2. Oil or water leaks
Ideally, your car will have a full-service history. If it doesn’t, you can do some basic checks for ‘red flags’ by checking the oil and water.
You can check the oil level by removing the oil dipstick and wiping it with a rag. Then insert it into the engine oil tank. When you lift it out, the level should be between the two markings on the dipstick, and you should be able to see the dipstick through the oil.
Avoid cars with a low oil level, or with ‘dark oil’ which indicates that it hasn’t been changed regularly.
The coolant tank should be full. Any dampness inside the car is a bad sign. Don’t be afraid to ask the owner if you aren’t sure where to look.
3. Who owns the car?
When buying second hand, you want to make sure that the person selling it is the owner. Check the registration papers against the seller’s drivers license, and make sure the car has current registration.
A PPSR search can confirm who the current owner of the car is and whether there’s finance owing on the car too.
4. Does it have a timing belt or a timing chain?
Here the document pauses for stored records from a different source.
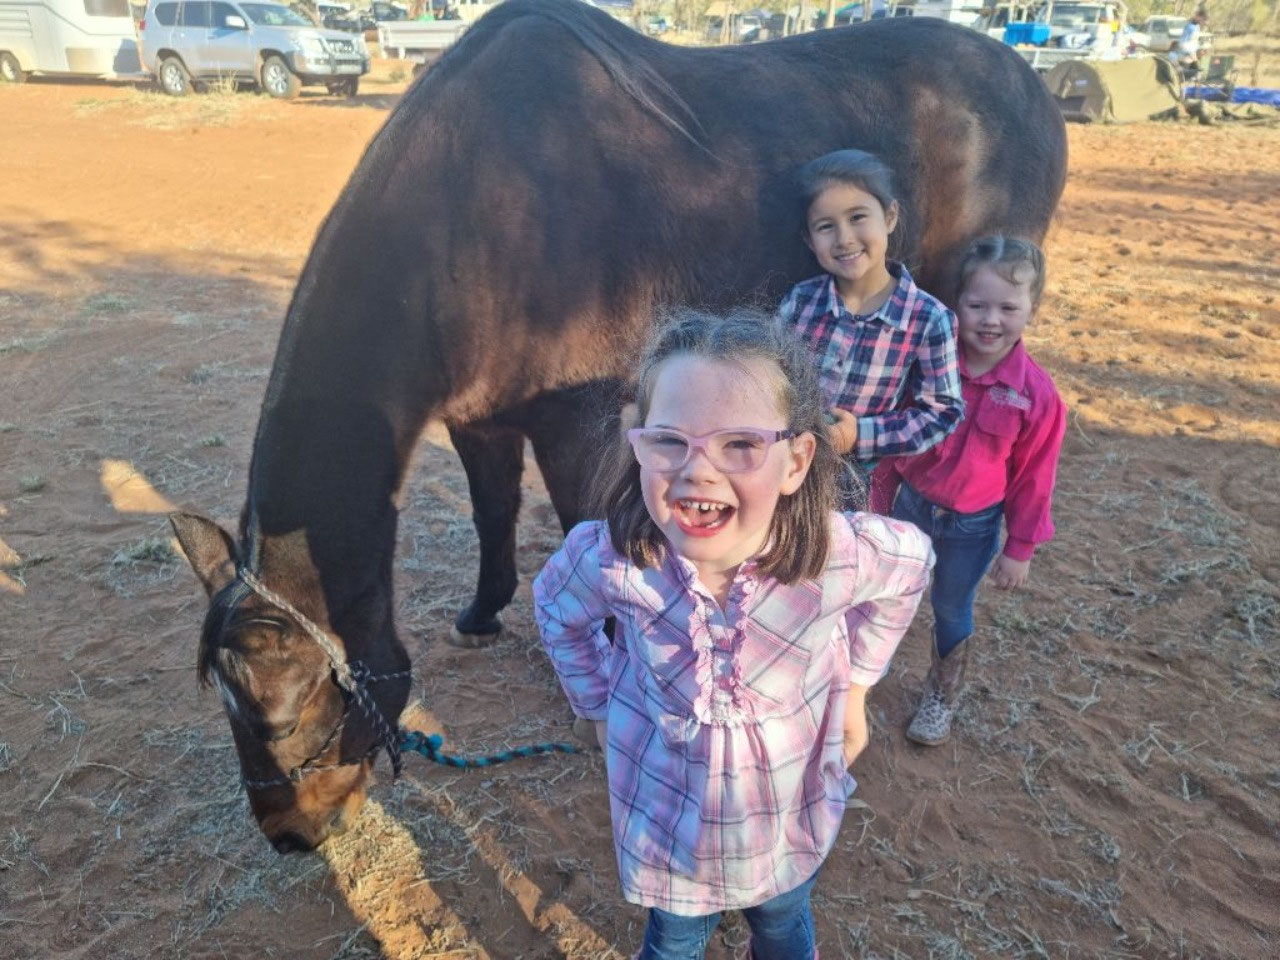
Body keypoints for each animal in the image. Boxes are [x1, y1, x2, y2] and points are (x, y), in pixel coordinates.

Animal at [171, 0, 1067, 852]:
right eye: (225, 707)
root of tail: (1030, 83)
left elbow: (586, 533)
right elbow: (493, 514)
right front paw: (482, 615)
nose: (290, 835)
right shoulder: (480, 418)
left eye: (288, 713)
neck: (480, 206)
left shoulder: (579, 419)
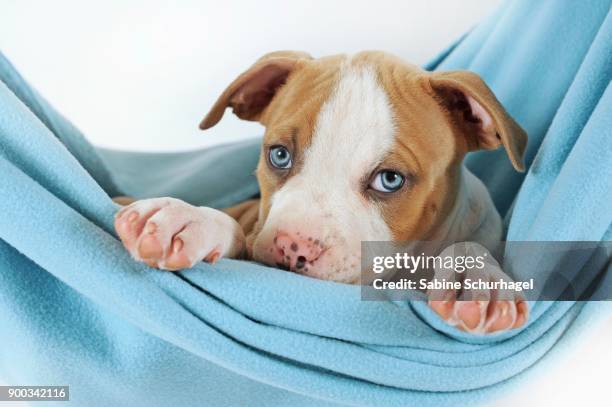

Cars that have a timing belt will need to have the timing belt replaced whenever it is damaged, has to be removed to perform mechanical repairs behind it, or every 60,000 – 100,000km. This will usually cost between $1000 and $1800 and is considered a major service.
A timing chain will last much longer, and only needs to be replaced if it is damaged. The plastic guides on the chain may need to be replaced, but this isn’t too expensive, and a timing chain will often last the lifetime of the vehicle.
So why would you choose a car with a timing belt? One reason is that it can be quieter, but the cost of replacement and the potentially catastrophic damage that can occur if it breaks make this a negligible benefit.
5. Does this model have known issues?
Checking online owner review sites like Product Review or forums like Whirlpool can give you an idea of what it’s like to own the car you are considering. This way you can avoid models that have had a lot of problems.
This checklist should make you more confident about buying a car. If you do find a car that you’re happy with, you might still get your mechanic to take a look at it before you purchase.